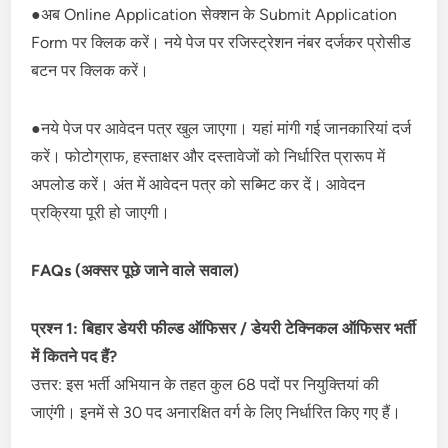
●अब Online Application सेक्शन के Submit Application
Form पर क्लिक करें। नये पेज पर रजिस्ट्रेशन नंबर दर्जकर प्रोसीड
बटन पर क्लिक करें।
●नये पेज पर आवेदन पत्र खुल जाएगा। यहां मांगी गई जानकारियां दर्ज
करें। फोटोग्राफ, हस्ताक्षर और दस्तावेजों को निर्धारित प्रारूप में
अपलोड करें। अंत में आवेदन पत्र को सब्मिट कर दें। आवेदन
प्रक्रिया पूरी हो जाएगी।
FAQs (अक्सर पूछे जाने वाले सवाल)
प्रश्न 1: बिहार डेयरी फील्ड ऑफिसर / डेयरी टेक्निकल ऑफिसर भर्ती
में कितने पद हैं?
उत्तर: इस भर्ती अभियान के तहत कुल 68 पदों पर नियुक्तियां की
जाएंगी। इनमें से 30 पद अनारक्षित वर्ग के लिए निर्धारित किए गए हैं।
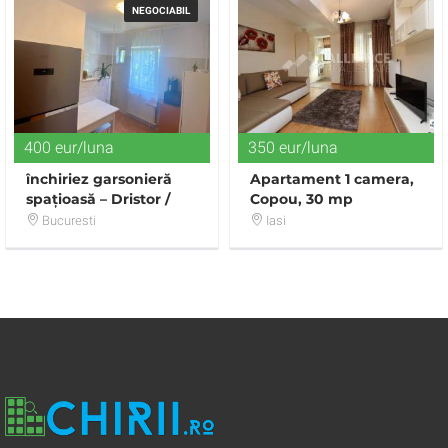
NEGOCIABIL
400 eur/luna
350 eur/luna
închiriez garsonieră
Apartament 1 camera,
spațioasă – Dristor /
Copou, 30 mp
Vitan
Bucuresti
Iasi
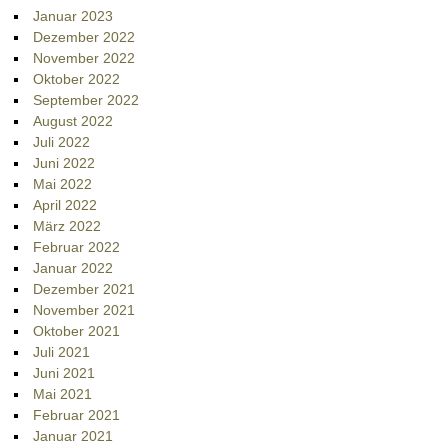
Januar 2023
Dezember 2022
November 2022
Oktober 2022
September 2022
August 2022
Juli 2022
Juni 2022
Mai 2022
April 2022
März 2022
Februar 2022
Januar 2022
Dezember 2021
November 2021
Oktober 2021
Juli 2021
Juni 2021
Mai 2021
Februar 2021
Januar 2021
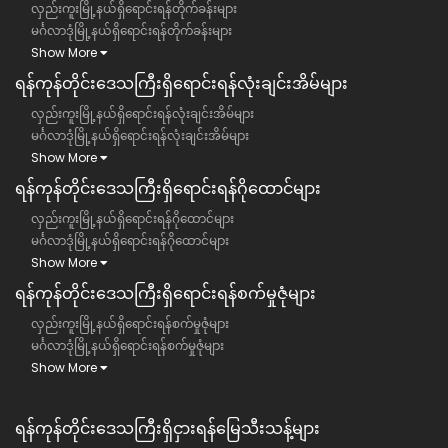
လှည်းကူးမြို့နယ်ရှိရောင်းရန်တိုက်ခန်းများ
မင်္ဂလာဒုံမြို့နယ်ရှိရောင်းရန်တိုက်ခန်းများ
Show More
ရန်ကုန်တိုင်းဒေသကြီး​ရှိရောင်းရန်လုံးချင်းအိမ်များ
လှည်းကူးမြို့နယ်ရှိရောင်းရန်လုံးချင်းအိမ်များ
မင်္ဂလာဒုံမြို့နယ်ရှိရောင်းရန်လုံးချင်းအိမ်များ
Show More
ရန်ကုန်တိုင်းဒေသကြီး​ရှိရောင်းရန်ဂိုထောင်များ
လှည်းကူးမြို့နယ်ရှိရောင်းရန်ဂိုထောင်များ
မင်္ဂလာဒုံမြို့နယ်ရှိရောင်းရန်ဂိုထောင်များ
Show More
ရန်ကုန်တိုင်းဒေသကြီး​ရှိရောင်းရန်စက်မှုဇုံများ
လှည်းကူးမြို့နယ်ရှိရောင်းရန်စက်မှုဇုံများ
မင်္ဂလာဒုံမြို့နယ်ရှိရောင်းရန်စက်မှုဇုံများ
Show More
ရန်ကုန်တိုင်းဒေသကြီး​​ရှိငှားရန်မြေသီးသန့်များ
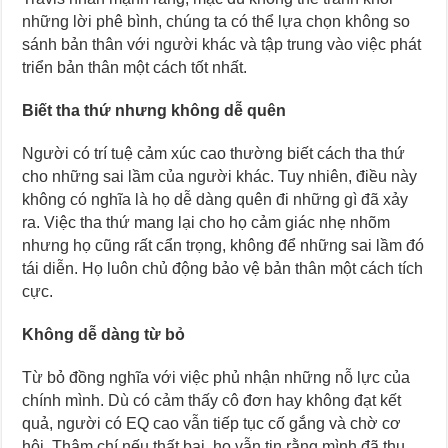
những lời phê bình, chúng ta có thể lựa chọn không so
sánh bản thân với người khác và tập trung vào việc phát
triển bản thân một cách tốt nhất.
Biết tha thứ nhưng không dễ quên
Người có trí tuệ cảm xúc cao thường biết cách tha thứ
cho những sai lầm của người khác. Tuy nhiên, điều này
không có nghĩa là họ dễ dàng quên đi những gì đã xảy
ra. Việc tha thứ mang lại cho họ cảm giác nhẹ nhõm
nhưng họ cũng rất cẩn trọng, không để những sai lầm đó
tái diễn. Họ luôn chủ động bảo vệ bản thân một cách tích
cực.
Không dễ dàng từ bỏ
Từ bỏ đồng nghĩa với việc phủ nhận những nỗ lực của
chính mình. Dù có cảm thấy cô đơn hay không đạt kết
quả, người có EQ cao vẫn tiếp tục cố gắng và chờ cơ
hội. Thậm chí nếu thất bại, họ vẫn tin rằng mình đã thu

───

> **JOB ITEM**: Nothing but the lines from the line containing "400 eur/luna" through the last line of the listing above should appear, output exactly, with no pictures.

> **OUTPUT FOR THIS EXERCISE**:
400 eur/luna
350 eur/luna
închiriez garsonieră
Apartament 1 camera,
spațioasă – Dristor /
Copou, 30 mp
Vitan
Bucuresti
Iasi
Januar 2023
Dezember 2022
November 2022
Oktober 2022
September 2022
August 2022
Juli 2022
Juni 2022
Mai 2022
April 2022
März 2022
Februar 2022
Januar 2022
Dezember 2021
November 2021
Oktober 2021
Juli 2021
Juni 2021
Mai 2021
Februar 2021
Januar 2021
လှည်းကူးမြို့နယ်ရှိရောင်းရန်တိုက်ခန်းများ
မင်္ဂလာဒုံမြို့နယ်ရှိရောင်းရန်တိုက်ခန်းများ
Show More
ရန်ကုန်တိုင်းဒေသကြီး​ရှိရောင်းရန်လုံးချင်းအိမ်များ
လှည်းကူးမြို့နယ်ရှိရောင်းရန်လုံးချင်းအိမ်များ
မင်္ဂလာဒုံမြို့နယ်ရှိရောင်းရန်လုံးချင်းအိမ်များ
Show More
ရန်ကုန်တိုင်းဒေသကြီး​ရှိရောင်းရန်ဂိုထောင်များ
လှည်းကူးမြို့နယ်ရှိရောင်းရန်ဂိုထောင်များ
မင်္ဂလာဒုံမြို့နယ်ရှိရောင်းရန်ဂိုထောင်များ
Show More
ရန်ကုန်တိုင်းဒေသကြီး​ရှိရောင်းရန်စက်မှုဇုံများ
လှည်းကူးမြို့နယ်ရှိရောင်းရန်စက်မှုဇုံများ
မင်္ဂလာဒုံမြို့နယ်ရှိရောင်းရန်စက်မှုဇုံများ
Show More
ရန်ကုန်တိုင်းဒေသကြီး​​ရှိငှားရန်မြေသီးသန့်များ
những lời phê bình, chúng ta có thể lựa chọn không so
sánh bản thân với người khác và tập trung vào việc phát
triển bản thân một cách tốt nhất.
Biết tha thứ nhưng không dễ quên
Người có trí tuệ cảm xúc cao thường biết cách tha thứ
cho những sai lầm của người khác. Tuy nhiên, điều này
không có nghĩa là họ dễ dàng quên đi những gì đã xảy
ra. Việc tha thứ mang lại cho họ cảm giác nhẹ nhõm
nhưng họ cũng rất cẩn trọng, không để những sai lầm đó
tái diễn. Họ luôn chủ động bảo vệ bản thân một cách tích
cực.
Không dễ dàng từ bỏ
Từ bỏ đồng nghĩa với việc phủ nhận những nỗ lực của
chính mình. Dù có cảm thấy cô đơn hay không đạt kết
quả, người có EQ cao vẫn tiếp tục cố gắng và chờ cơ
hội. Thậm chí nếu thất bại, họ vẫn tin rằng mình đã thu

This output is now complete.